Afeto & afago

Uma mulher curada pelo toque nas vestes de Jesus, Alexandre Bida
Deus cuida de nós,
veste o lírio e sustenta o pardal.
Ao som do silêncio se faz ouvir.
No afeto, no afago, num gesto de amor,
os mistérios do Universo cabem na concha da mão.
Cântico litúrgico “Afeto & afago”;
Letra: Luiz Carlos Ramos; Música: Liséte Espíndola

Texto do rev. Luiz Carlos Ramos.

O texto do Evangelho de Marcos 5. 21-43 nos apresenta duas histórias em uma: a da cura de uma menina que morrera aos 12 anos e a de uma mulher que, há 12 anos, perdia a vida, aos poucos — na cultura semita, o sangue é a vida de uma pessoa. Essas duas histórias dramáticas, na verdade são uma. E devem ser interpretadas em conjunto.

Os principais atores que contracenam são, de um lado, um homem rico e importante (principal da sinagoga), chamado Jairo, e, de outro, uma mulher do povo, pobre e anônima. Em volta do homem rico, está sua comitiva; em volta da mulher, está o povo (ochlos). E no centro está Jesus.

Jairo se aproxima de Jesus confiante, determinado; a mulher se achega atemorizada e tremendo. Ambos precisavam de ajuda. Jairo, confiando em seu prestígio e influência, intercede em favor da filha que está à morte; a mulher não tem ninguém para interceder por ela.

Jairo pediu-lhe que impusesse as mãos sobre a filha para que fosse curada; a mulher cria que bastava tocar-lhe as vestes para ser curada.
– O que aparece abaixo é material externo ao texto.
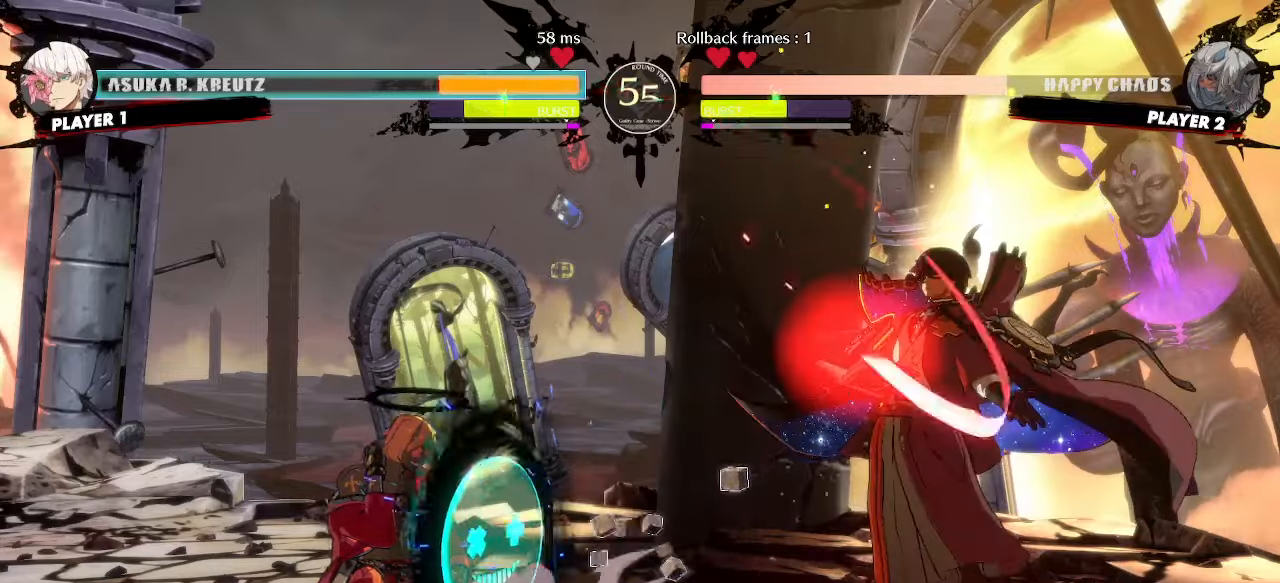
{"buttons": ["DPAD_LEFT"]}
Ambos acreditavam que o toque de Jesus era miraculoso.

Jairo pensa ter a primazia, pois é da elite, mas Jesus se detém, para atender primeiro a mulher do povo.

Enquanto Jesus se demora no atendimento à mulher, aos prantos, a comitiva de Jairo traz más notícias: “não há mais o que fazer”, mas logo, a mesma comitiva, passa a zombar de Jesus, porque ele insiste em dizer que a menina não morreu; enquanto isso, a multidão, que apertava Jesus, questiona sua pergunta aparentemente sem sentido: “Quem me tocou?” Jesus vê as coisas de uma perspectiva diferente, tanto da comitiva quanto da multidão.
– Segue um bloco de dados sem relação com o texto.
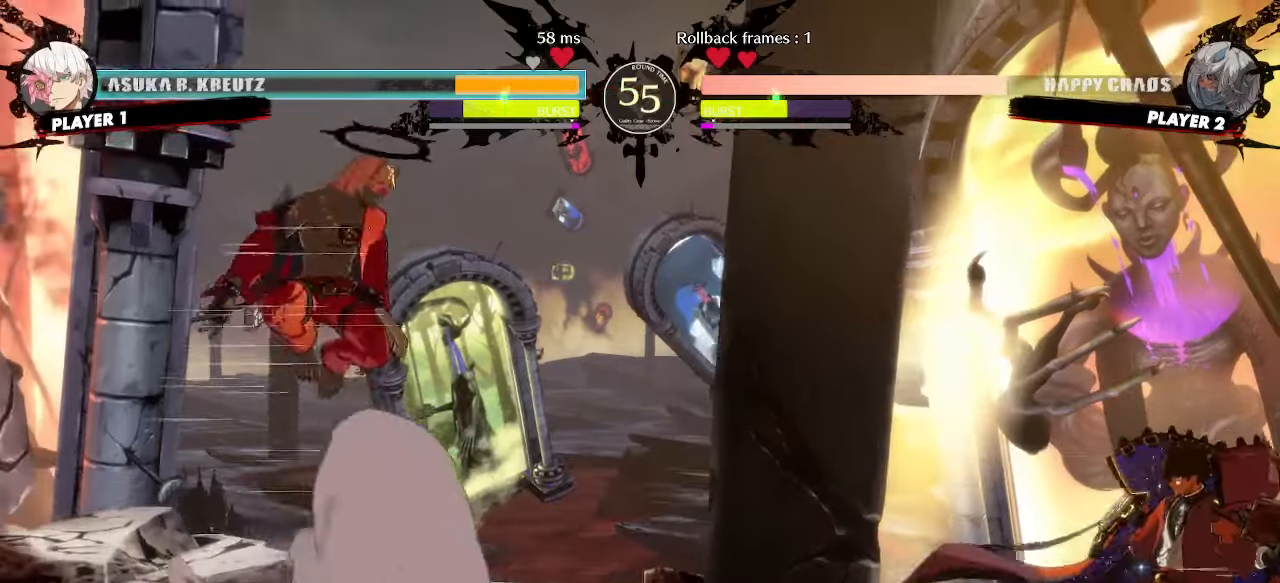
{"buttons": []}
Mais tarde, a filha de Jairo será curada, quando Jesus a tomar pela mão, falar com ela, pedindo que se levante, e lhe der de comer; a mulher é, imediatamente, curada ao sentir o poder (dunamis) de Jesus, por meio do toque de suas vestes, seguido da sua palavra: “Filha, a tua fé te salvou.”
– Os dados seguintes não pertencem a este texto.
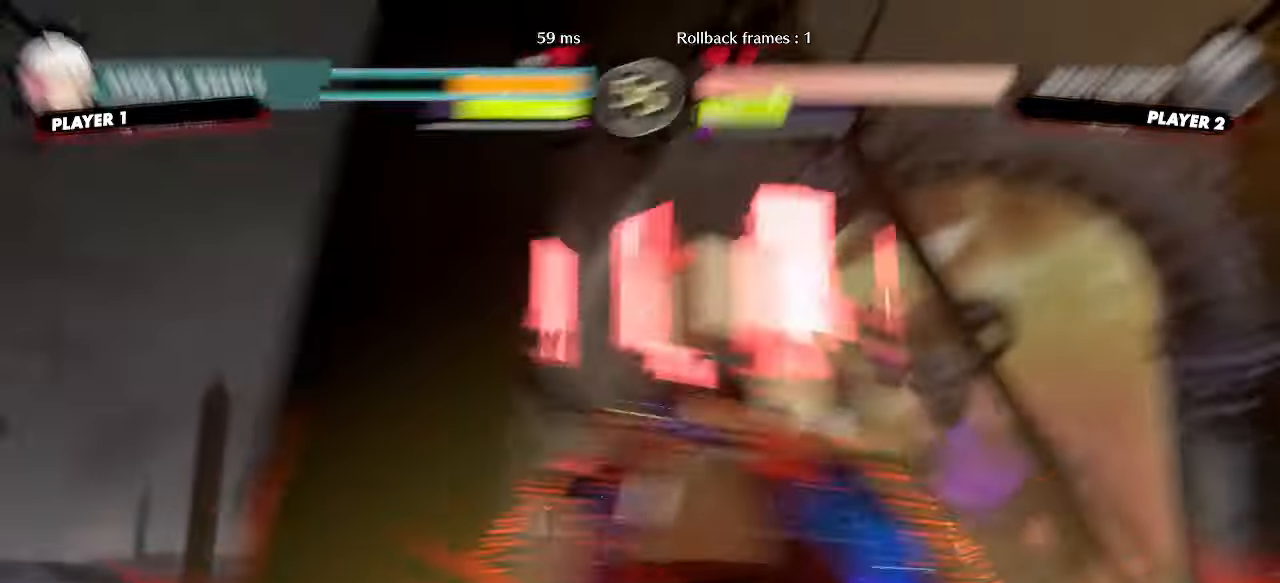
{"buttons": ["DPAD_LEFT"], "events": [[250, "DPAD_LEFT", "down"]]}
O modo de tratamento empregado por Jesus para com a filha de Jairo foi: “Menina” (em hebr. Talitha); mas para a mulher foi “Filha” (em gr. thugater). Jesus adota aquela que não tinha um pai para interceder por ela. Ambas, a filha de Jairo e a “filha” de Jesus, recuperam a vida.

O toque (das vestes, das mãos), aqui, é um detalhe que não pode ser menosprezado… Nesta história, Jesus toca e é tocado. E esse é um daqueles detalhes que fazem toda diferença… pois é a expressão concreta, visível (sacramental, portanto) de um jeito essencial de ser.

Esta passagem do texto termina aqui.